> _EXERCISE GOAL_: Restate word for word the entries below, starting at the line with "On 9 June 1992" and ending at the line with "400m Individual Medley". Keep both end lines and omit the pictures.

● ● ● ●

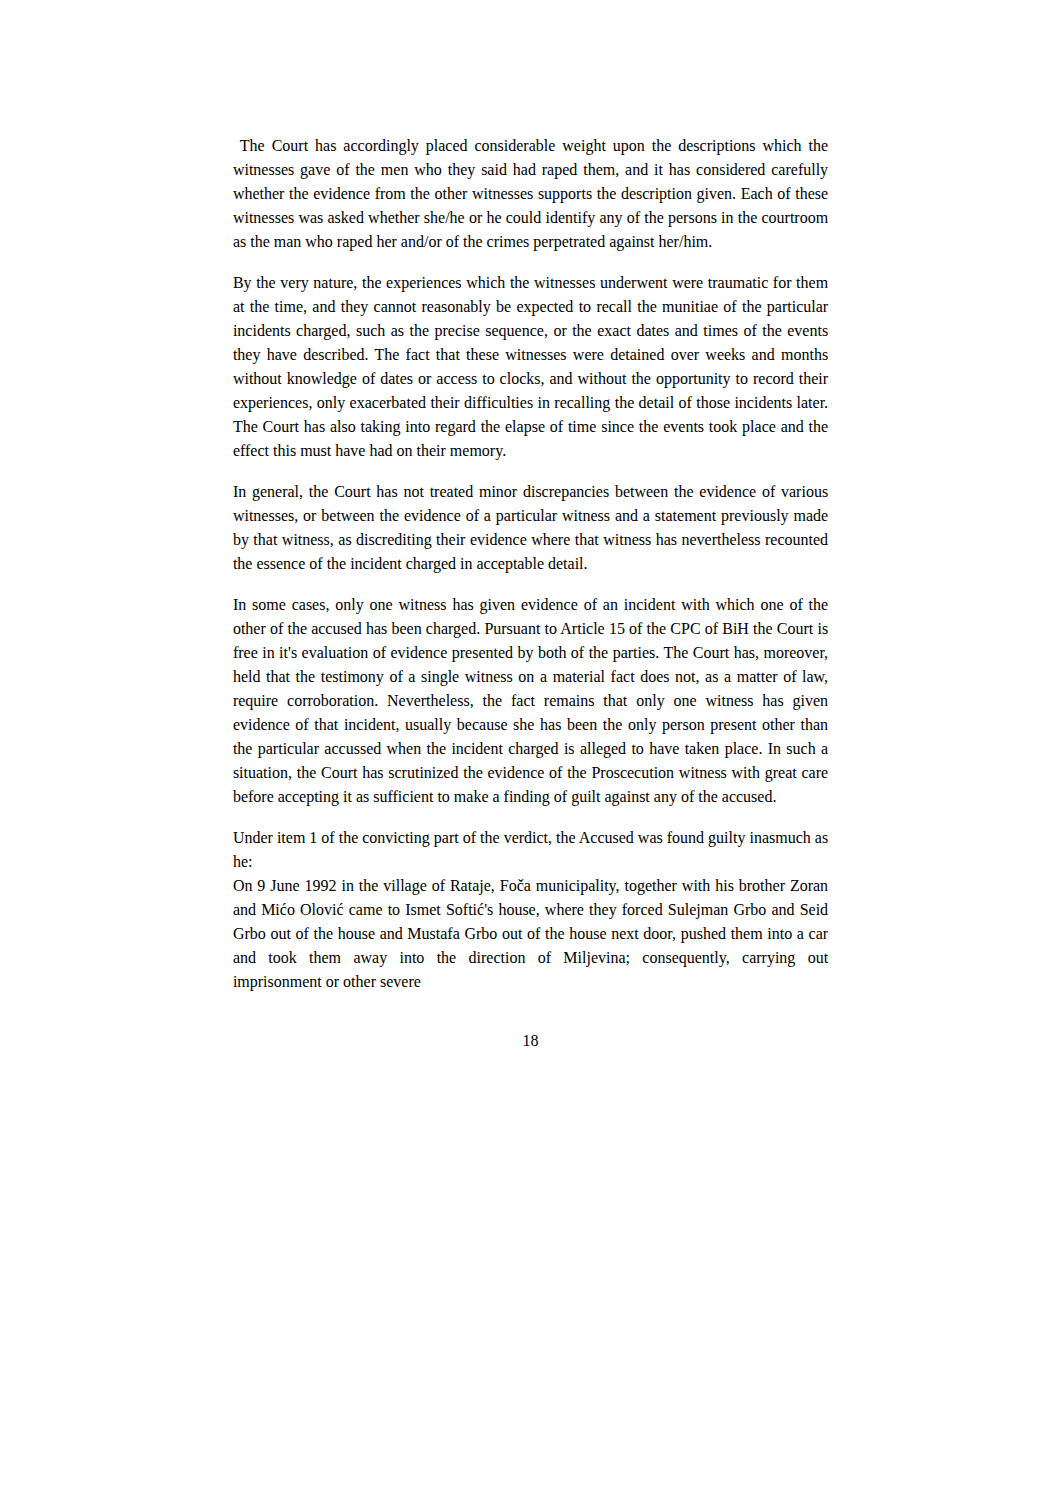The Court has accordingly placed considerable weight upon the descriptions which the witnesses gave of the men who they said had raped them, and it has considered carefully whether the evidence from the other witnesses supports the description given. Each of these witnesses was asked whether she/he or he could identify any of the persons in the courtroom as the man who raped her and/or of the crimes perpetrated against her/him.
By the very nature, the experiences which the witnesses underwent were traumatic for them at the time, and they cannot reasonably be expected to recall the munitiae of the particular incidents charged, such as the precise sequence, or the exact dates and times of the events they have described. The fact that these witnesses were detained over weeks and months without knowledge of dates or access to clocks, and without the opportunity to record their experiences, only exacerbated their difficulties in recalling the detail of those incidents later. The Court has also taking into regard the elapse of time since the events took place and the effect this must have had on their memory.
In general, the Court has not treated minor discrepancies between the evidence of various witnesses, or between the evidence of a particular witness and a statement previously made by that witness, as discrediting their evidence where that witness has nevertheless recounted the essence of the incident charged in acceptable detail.
In some cases, only one witness has given evidence of an incident with which one of the other of the accused has been charged. Pursuant to Article 15 of the CPC of BiH the Court is free in it's evaluation of evidence presented by both of the parties. The Court has, moreover, held that the testimony of a single witness on a material fact does not, as a matter of law, require corroboration. Nevertheless, the fact remains that only one witness has given evidence of that incident, usually because she has been the only person present other than the particular accussed when the incident charged is alleged to have taken place. In such a situation, the Court has scrutinized the evidence of the Proscecution witness with great care before accepting it as sufficient to make a finding of guilt against any of the accused.
Under item 1 of the convicting part of the verdict, the Accused was found guilty inasmuch as he:
On 9 June 1992 in the village of Rataje, Foča municipality, together with his brother Zoran and Mićo Olović came to Ismet Softić's house, where they forced Sulejman Grbo and Seid Grbo out of the house and Mustafa Grbo out of the house next door, pushed them into a car and took them away into the direction of Miljevina; consequently, carrying out imprisonment or other severe
18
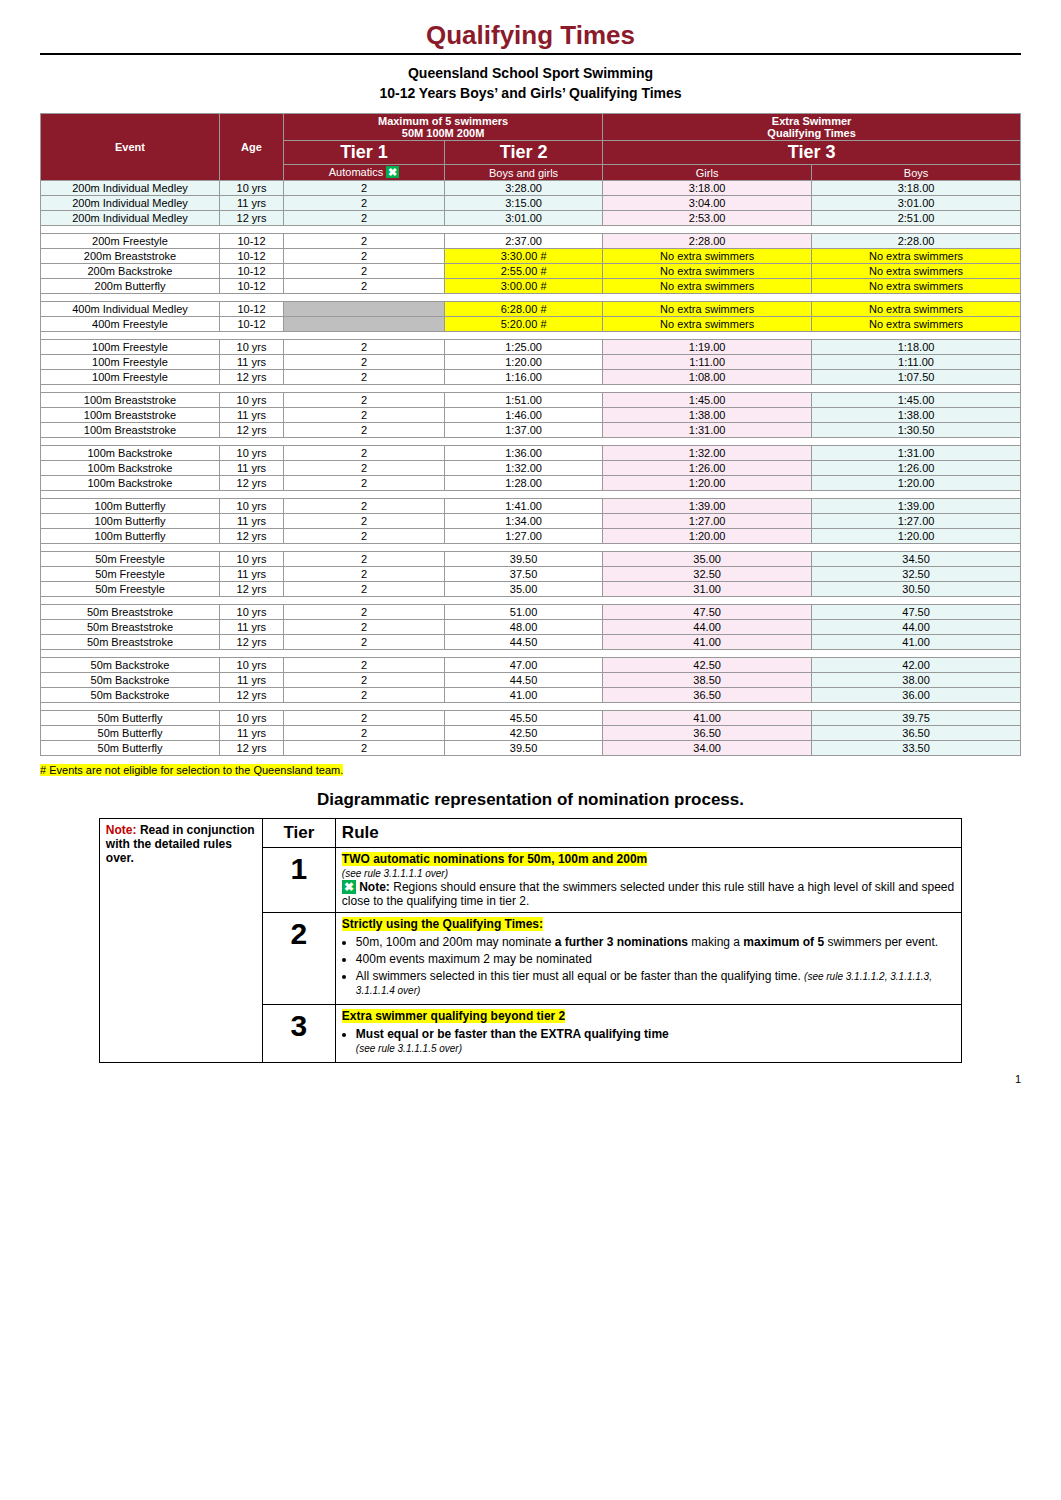Qualifying Times
Queensland School Sport Swimming
10-12 Years Boys’ and Girls’ Qualifying Times
| Event | Age | Maximum of 5 swimmers 50M 100M 200M | Extra Swimmer Qualifying Times |
| --- | --- | --- | --- |
| Tier 1 | Tier 2 | Tier 3 |
| Automatics ✖ | Boys and girls | Girls | Boys |
| 200m Individual Medley | 10 yrs | 2 | 3:28.00 | 3:18.00 | 3:18.00 |
| 200m Individual Medley | 11 yrs | 2 | 3:15.00 | 3:04.00 | 3:01.00 |
| 200m Individual Medley | 12 yrs | 2 | 3:01.00 | 2:53.00 | 2:51.00 |
| 200m Freestyle | 10-12 | 2 | 2:37.00 | 2:28.00 | 2:28.00 |
| 200m Breaststroke | 10-12 | 2 | 3:30.00 # | No extra swimmers | No extra swimmers |
| 200m Backstroke | 10-12 | 2 | 2:55.00 # | No extra swimmers | No extra swimmers |
| 200m Butterfly | 10-12 | 2 | 3:00.00 # | No extra swimmers | No extra swimmers |
| 400m Individual Medley | 10-12 | | 6:28.00 # | No extra swimmers | No extra swimmers |
| 400m Freestyle | 10-12 | | 5:20.00 # | No extra swimmers | No extra swimmers |
| 100m Freestyle | 10 yrs | 2 | 1:25.00 | 1:19.00 | 1:18.00 |
| 100m Freestyle | 11 yrs | 2 | 1:20.00 | 1:11.00 | 1:11.00 |
| 100m Freestyle | 12 yrs | 2 | 1:16.00 | 1:08.00 | 1:07.50 |
| 100m Breaststroke | 10 yrs | 2 | 1:51.00 | 1:45.00 | 1:45.00 |
| 100m Breaststroke | 11 yrs | 2 | 1:46.00 | 1:38.00 | 1:38.00 |
| 100m Breaststroke | 12 yrs | 2 | 1:37.00 | 1:31.00 | 1:30.50 |
| 100m Backstroke | 10 yrs | 2 | 1:36.00 | 1:32.00 | 1:31.00 |
| 100m Backstroke | 11 yrs | 2 | 1:32.00 | 1:26.00 | 1:26.00 |
| 100m Backstroke | 12 yrs | 2 | 1:28.00 | 1:20.00 | 1:20.00 |
| 100m Butterfly | 10 yrs | 2 | 1:41.00 | 1:39.00 | 1:39.00 |
| 100m Butterfly | 11 yrs | 2 | 1:34.00 | 1:27.00 | 1:27.00 |
| 100m Butterfly | 12 yrs | 2 | 1:27.00 | 1:20.00 | 1:20.00 |
| 50m Freestyle | 10 yrs | 2 | 39.50 | 35.00 | 34.50 |
| 50m Freestyle | 11 yrs | 2 | 37.50 | 32.50 | 32.50 |
| 50m Freestyle | 12 yrs | 2 | 35.00 | 31.00 | 30.50 |
| 50m Breaststroke | 10 yrs | 2 | 51.00 | 47.50 | 47.50 |
| 50m Breaststroke | 11 yrs | 2 | 48.00 | 44.00 | 44.00 |
| 50m Breaststroke | 12 yrs | 2 | 44.50 | 41.00 | 41.00 |
| 50m Backstroke | 10 yrs | 2 | 47.00 | 42.50 | 42.00 |
| 50m Backstroke | 11 yrs | 2 | 44.50 | 38.50 | 38.00 |
| 50m Backstroke | 12 yrs | 2 | 41.00 | 36.50 | 36.00 |
| 50m Butterfly | 10 yrs | 2 | 45.50 | 41.00 | 39.75 |
| 50m Butterfly | 11 yrs | 2 | 42.50 | 36.50 | 36.50 |
| 50m Butterfly | 12 yrs | 2 | 39.50 | 34.00 | 33.50 |
# Events are not eligible for selection to the Queensland team.
Diagrammatic representation of nomination process.
| Note: Read in conjunction with the detailed rules over. | Tier | Rule |
| 1 | TWO automatic nominations for 50m, 100m and 200m (see rule 3.1.1.1.1 over) ✖ Note: Regions should ensure that the swimmers selected under this rule still have a high level of skill and speed close to the qualifying time in tier 2. |
| 2 | Strictly using the Qualifying Times: 50m, 100m and 200m may nominate a further 3 nominations making a maximum of 5 swimmers per event. 400m events maximum 2 may be nominated All swimmers selected in this tier must all equal or be faster than the qualifying time. (see rule 3.1.1.1.2, 3.1.1.1.3, 3.1.1.1.4 over) |
| 3 | Extra swimmer qualifying beyond tier 2 Must equal or be faster than the EXTRA qualifying time (see rule 3.1.1.1.5 over) |
1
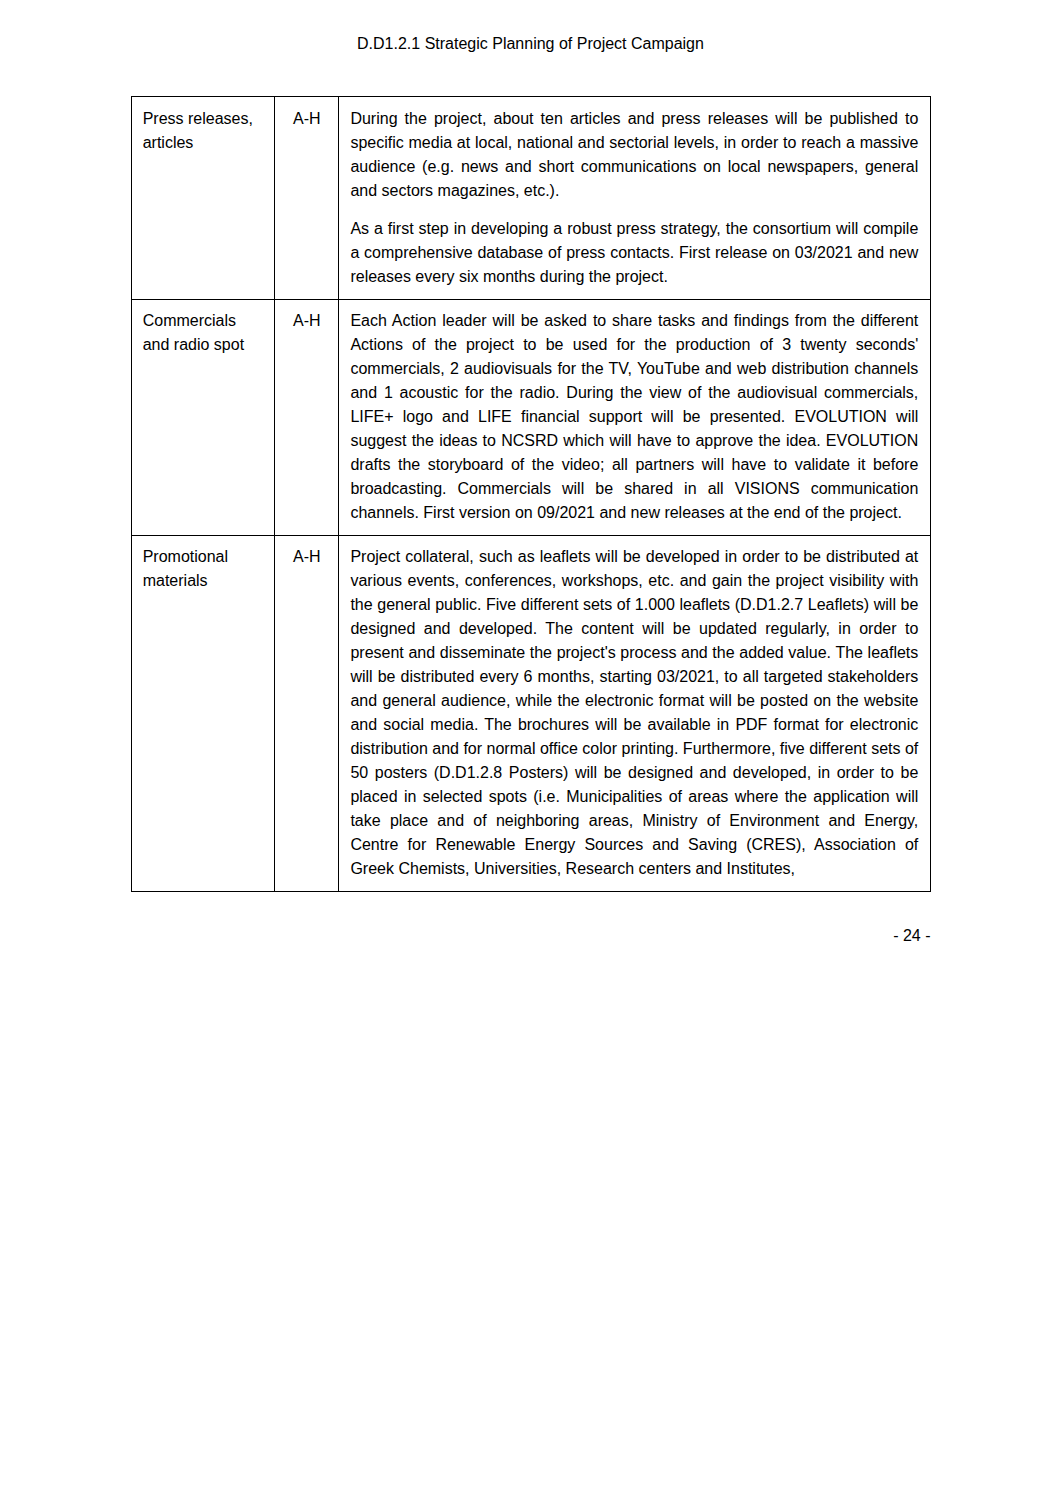D.D1.2.1 Strategic Planning of Project Campaign
| Press releases, articles | A-H | During the project, about ten articles and press releases will be published to specific media at local, national and sectorial levels, in order to reach a massive audience (e.g. news and short communications on local newspapers, general and sectors magazines, etc.). As a first step in developing a robust press strategy, the consortium will compile a comprehensive database of press contacts. First release on 03/2021 and new releases every six months during the project. |
| Commercials and radio spot | A-H | Each Action leader will be asked to share tasks and findings from the different Actions of the project to be used for the production of 3 twenty seconds' commercials, 2 audiovisuals for the TV, YouTube and web distribution channels and 1 acoustic for the radio. During the view of the audiovisual commercials, LIFE+ logo and LIFE financial support will be presented. EVOLUTION will suggest the ideas to NCSRD which will have to approve the idea. EVOLUTION drafts the storyboard of the video; all partners will have to validate it before broadcasting. Commercials will be shared in all VISIONS communication channels. First version on 09/2021 and new releases at the end of the project. |
| Promotional materials | A-H | Project collateral, such as leaflets will be developed in order to be distributed at various events, conferences, workshops, etc. and gain the project visibility with the general public. Five different sets of 1.000 leaflets (D.D1.2.7 Leaflets) will be designed and developed. The content will be updated regularly, in order to present and disseminate the project's process and the added value. The leaflets will be distributed every 6 months, starting 03/2021, to all targeted stakeholders and general audience, while the electronic format will be posted on the website and social media. The brochures will be available in PDF format for electronic distribution and for normal office color printing. Furthermore, five different sets of 50 posters (D.D1.2.8 Posters) will be designed and developed, in order to be placed in selected spots (i.e. Municipalities of areas where the application will take place and of neighboring areas, Ministry of Environment and Energy, Centre for Renewable Energy Sources and Saving (CRES), Association of Greek Chemists, Universities, Research centers and Institutes, |
- 24 -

● ● ● ●

> _ANSWER TO THIS TASK_:
On 9 June 1992 in the village of Rataje, Foča municipality, together with his brother Zoran and Mićo Olović came to Ismet Softić's house, where they forced Sulejman Grbo and Seid Grbo out of the house and Mustafa Grbo out of the house next door, pushed them into a car and took them away into the direction of Miljevina; consequently, carrying out imprisonment or other severe
18
Qualifying Times
Queensland School Sport Swimming
10-12 Years Boys’ and Girls’ Qualifying Times
| Event | Age | Maximum of 5 swimmers 50M 100M 200M | Extra Swimmer Qualifying Times |
| --- | --- | --- | --- |
| Tier 1 | Tier 2 | Tier 3 |
| Automatics ✖ | Boys and girls | Girls | Boys |
| 200m Individual Medley | 10 yrs | 2 | 3:28.00 | 3:18.00 | 3:18.00 |
| 200m Individual Medley | 11 yrs | 2 | 3:15.00 | 3:04.00 | 3:01.00 |
| 200m Individual Medley | 12 yrs | 2 | 3:01.00 | 2:53.00 | 2:51.00 |
| 200m Freestyle | 10-12 | 2 | 2:37.00 | 2:28.00 | 2:28.00 |
| 200m Breaststroke | 10-12 | 2 | 3:30.00 # | No extra swimmers | No extra swimmers |
| 200m Backstroke | 10-12 | 2 | 2:55.00 # | No extra swimmers | No extra swimmers |
| 200m Butterfly | 10-12 | 2 | 3:00.00 # | No extra swimmers | No extra swimmers |
| 400m Individual Medley | 10-12 | | 6:28.00 # | No extra swimmers | No extra swimmers |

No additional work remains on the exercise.